A quantitative description
At power-up, in the case of perfectly identical circuits, each transistor \$Q\$ sees the capacitor \$C\$ as a short circuit. Thus, for each transistor we have
$$
V_{BE}=V_{CE}\:\text{ at }\:t=t_0 \tag{1} \label{1}
$$
i.e. every transistor at power up is in the active region (i.e. not in saturation). As times goes, each capacitor \$C\$ is charged by the resistor \$R\$ in an approximately (but up to a high precision) linear way with a charging current \$I_\mathrm{crg}\$ whose value is
$$
I_\mathrm{crg}\approx\frac{V_{CC}-V_{BE}}{R}\approx\frac{4.5V-0.7V}{4700\Omega} \tag{2} \label{2}
$$
Since \$V_{BE}\$ cannot vary too much, \$C\$ rises the voltage between its plates at the expenses of the \$V_{CE}\$ until
$$
V_{CE}=V_{CE_\mathrm{sat}} \tag{3} \label{3}
$$
In the standard two-BJTs circuit, as the one you analyzed in your first simulation is, this is the start-up of the oscillation: the positive feedback of the two cascaded BJT stages amplifies the ubiquitous noise and brings one of the BJTs in saturation, while the other goes off. Therefore, to make sure that a chosen device is off (and thus, in this case, light the LED) when the others have been in saturation, you have to be sure that the condition \eqref{3} is verified for it only after it has been verified for the other. You can satisfy this requirement in two ways,
- by slightly increasing \$I_\mathrm{crg}\$ \eqref{2} for the remaining devices: this is simply accomplished by placing a resistor in parallel to \$R\$ for all other base biasing circuits,
- or by slightly increasing the \$V_{CE}\$ voltage of the chosen one, putting a resistor in series to its base terminal in order to have
$$
V_{CE}=V_{BE}+R_{set}I_B\:\text{ at }\:t=t_0, \tag{4} \label{4}
$$
thus verifying \eqref{3} at later times, due to the higher initial value of \$ V_{CE}\$. In this last case you can chose \$R_{set}\$ to be
$$
R_{set}\geq\frac{V_{BE_\mathrm{sat}}-V_{CE_\mathrm{sat}}}{I_\mathrm{crg}},
\tag{5} \label{5}
$$
the "\$\geq\$" sign meaning that this value should be greater than the uncertainty on \$R\$ due to the unavoidable resistor tolerances.
Some notes
- The values \$V_{BE_\mathrm{sat}}\$ and \$V_{CE_\mathrm{sat}}\$ should be read from the datasheet of \$Q\$ and depend on \$I_{B_\mathrm{sat}}\$ and on \$I_{C_\mathrm{sat}}\$. However you can safely assume that
$$
V_{BE_\mathrm{sat}}=0.7V\quad V_{CE_\mathrm{sat}}=0.25V
$$
I advice you to put the value of \$R_{set}\$ calculated by \eqref{5} in series to the SPICE circuit of the two-BJTs circuit in order to see the above described behavior.

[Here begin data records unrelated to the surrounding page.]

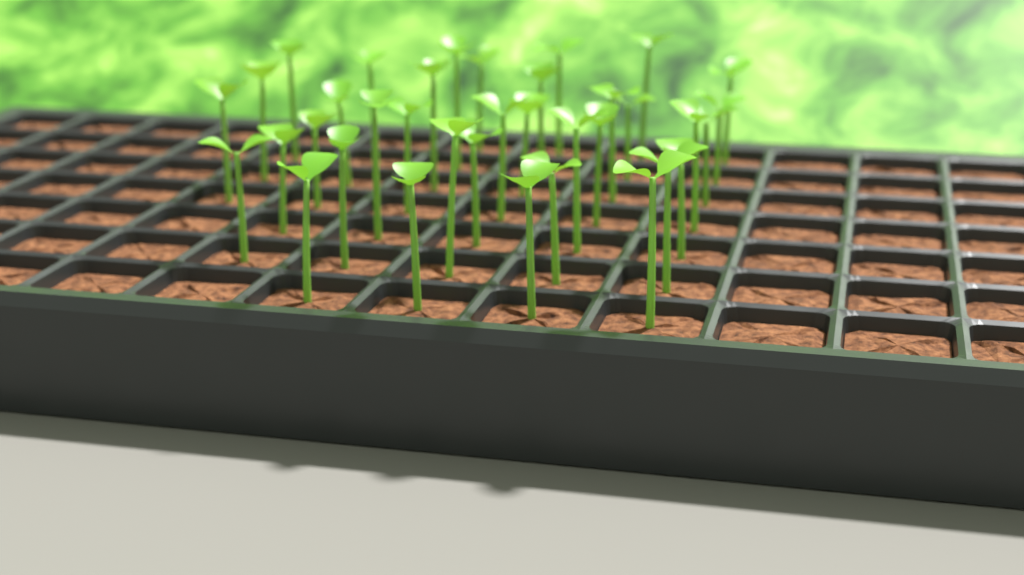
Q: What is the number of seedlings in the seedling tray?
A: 36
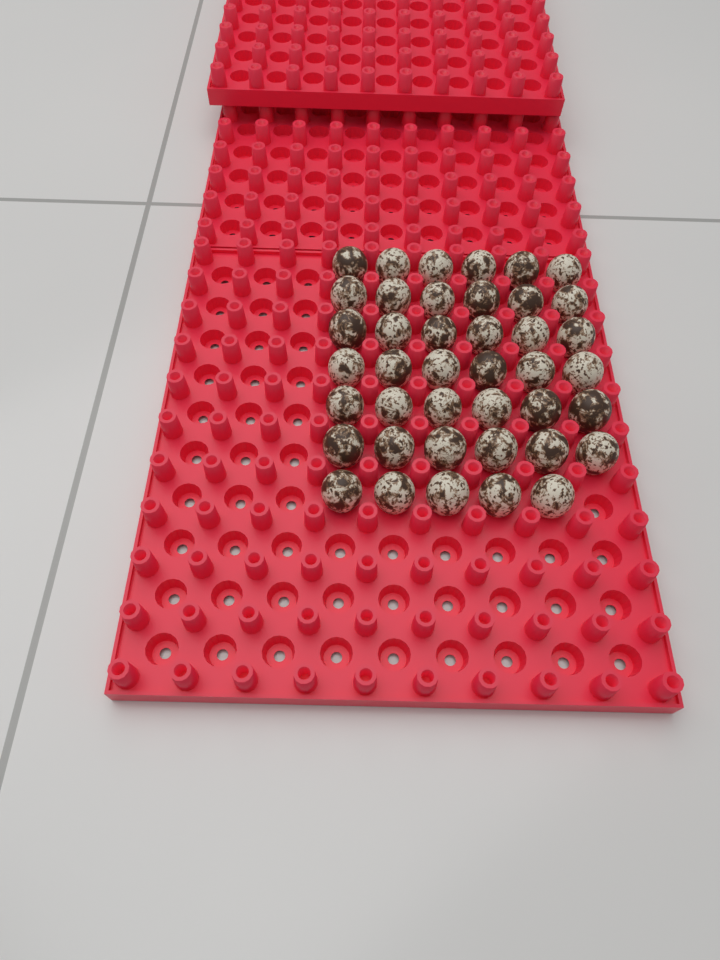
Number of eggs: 41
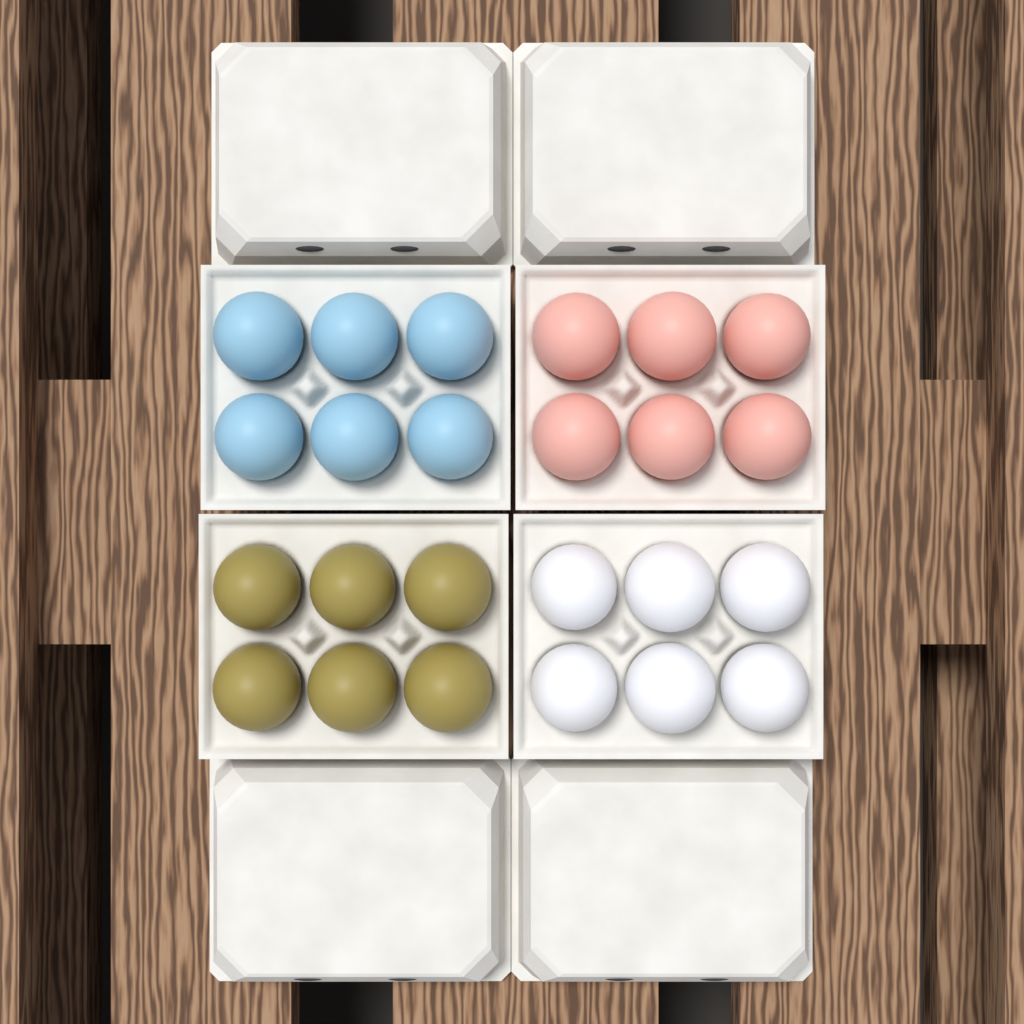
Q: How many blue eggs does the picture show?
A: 6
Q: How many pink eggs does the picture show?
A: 6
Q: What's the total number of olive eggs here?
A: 6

- There is a problem in your three-BJTs circuit: as the spice simulation confirm, the feedback is negative at DC to low frequency, therefore it cannot start oscillating. Your breadboard prototype works because it probably behaves like a phase-shift oscillator, each of the three stages providing a phase shift of nearly 60° to a (very) approximatively sinusoidal oscillation, which is clamped by the LED diodes. If you want it to behave like a multivibrator, you have to add a further BJT stage (without timing tank i.e. without \$C\$, if you need to light only three LED) in order to have a DC positive feedback.
Best Answer
This is called a phase shift oscillator where oscillation occurs using 60 of 90 deg of each cap (RC LPF) to achieve the additional 60x3= 180 deg needed to get positive AC feedback. This is why an odd number of stages is needed.
This design, however, filters each base current so there is not much variation in LED intensity. It would be far brighter to move the cap from the base to the collector.
My improvements Here
Since the load is nonlinear LED, the oscillator is not sinusoidal.
The result is actually 2 of 3 LEDs ON with a moving “black hole to the left” as the cascade moves to the right.
5 stages would share 180 deg to shift at 180/5 deg per stage.